TASK STATEMENT —
Copy the records from their start through the line containing "Справка для работы на высоте", both ends included, and leave the pictures out of your answer.

########

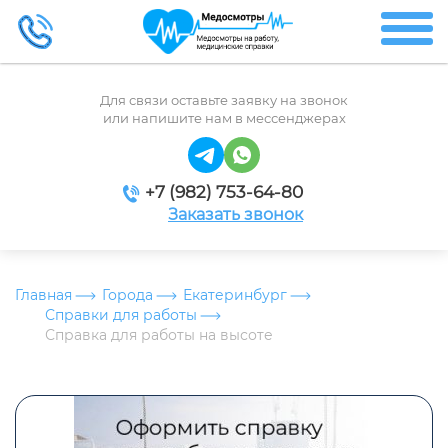
Для связи оставьте заявку на звонок
или напишите нам в мессенджерах
+7 (982) 753-64-80
Заказать звонок
Главная
Города
Екатеринбург
Справки для работы
Справка для работы на высоте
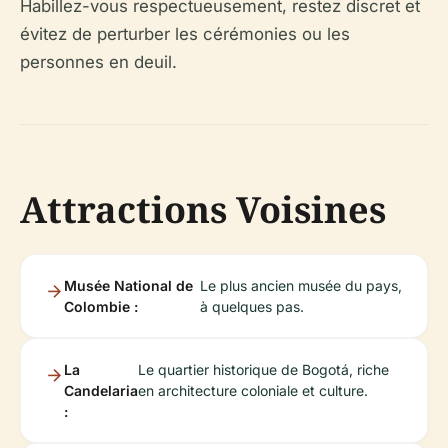
Habillez-vous respectueusement, restez discret et
évitez de perturber les cérémonies ou les
personnes en deuil.
Attractions Voisines
Musée National de
Le plus ancien musée du pays,
Colombie :
à quelques pas.
La
Le quartier historique de Bogotá, riche
Candelaria
en architecture coloniale et culture.
:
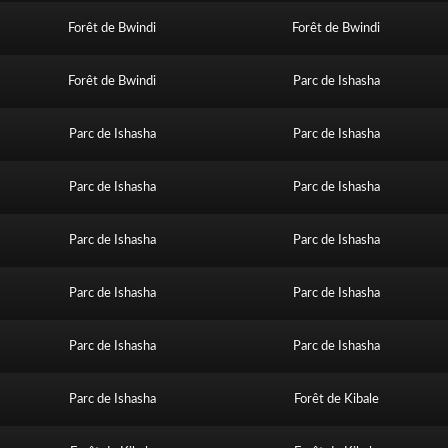
Forêt de Bwindi
Forêt de Bwindi
Forêt de Bwindi
Parc de Ishasha
Parc de Ishasha
Parc de Ishasha
Parc de Ishasha
Parc de Ishasha
Parc de Ishasha
Parc de Ishasha
Parc de Ishasha
Parc de Ishasha
Parc de Ishasha
Parc de Ishasha
Parc de Ishasha
Forêt de Kibale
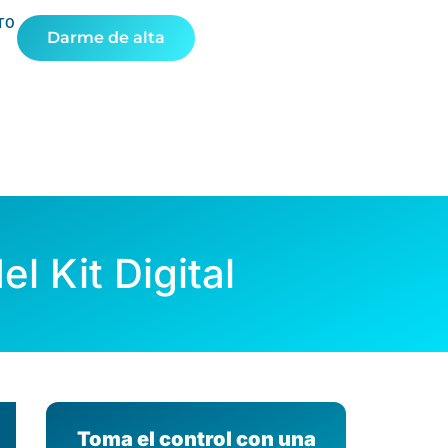
TO
Darme de alta
l Kit Digital
Toma el control con una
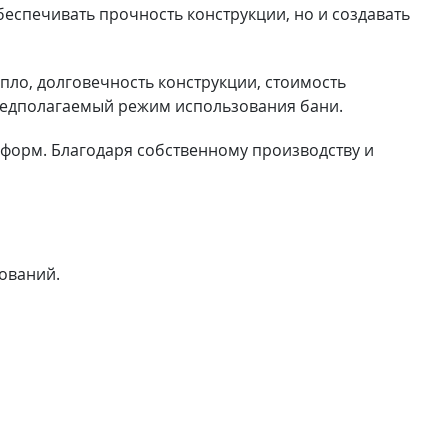
еспечивать прочность конструкции, но и создавать
пло, долговечность конструкции, стоимость
предполагаемый режим использования бани.
форм. Благодаря собственному производству и
ований.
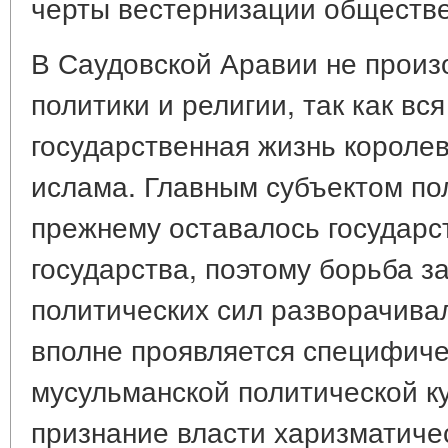
черты вестернизации обществе
В Саудовской Аравии не прои
политики и религии, так как вс
государственная жизнь короле
ислама. Главным субъектом по
прежнему оставалось государст
государства, поэтому борьба з
политических сил разворачивал
вполне проявляется специфиче
мусульманской политической ку
признание власти харизматиче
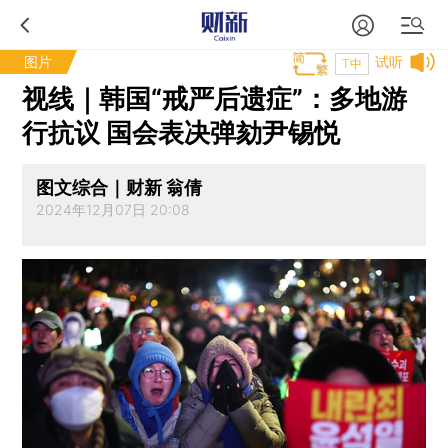
图片
试听
T中
视线｜韩国“戒严后遗症”：多地游
行抗议 国会表决弹劾尹锡悦
图文综合｜财新 翁倩
2024年12月07日 20:08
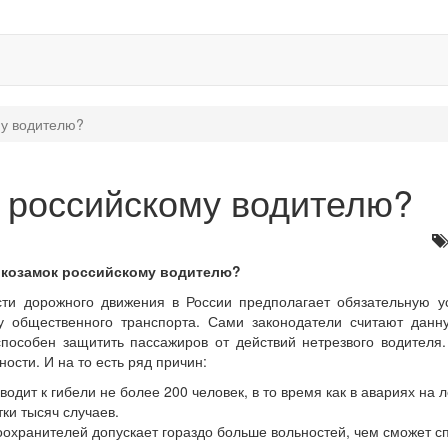
му водителю?
к российскому водителю?
лкозамок российскому водителю?
сти дорожного движения в России предполагает обязательную у
 общественного транспорта. Сами законодатели считают данн
способен защитить пассажиров от действий нетрезвого водителя
сти. И на то есть ряд причин:
одит к гибели не более 200 человек, в то время как в авариях на 
ки тысяч случаев.
оохранителей допускает гораздо больше вольностей, чем сможет с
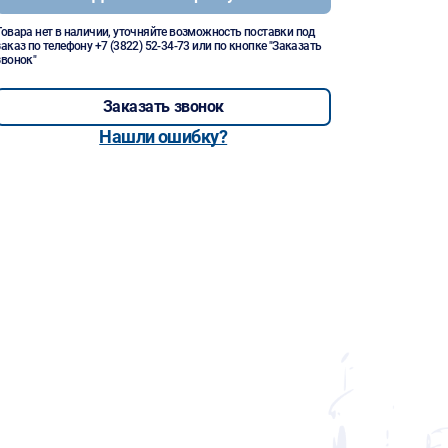
Товара нет в наличии, уточняйте возможность поставки под
заказ по телефону
+7 (3822) 52-34-73
или по кнопке "Заказать
звонок"
Заказать звонок
Нашли ошибку?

########

WORKED SOLUTION —
Для связи оставьте заявку на звонок
или напишите нам в мессенджерах
+7 (982) 753-64-80
Заказать звонок
Главная
Города
Екатеринбург
Справки для работы
Справка для работы на высоте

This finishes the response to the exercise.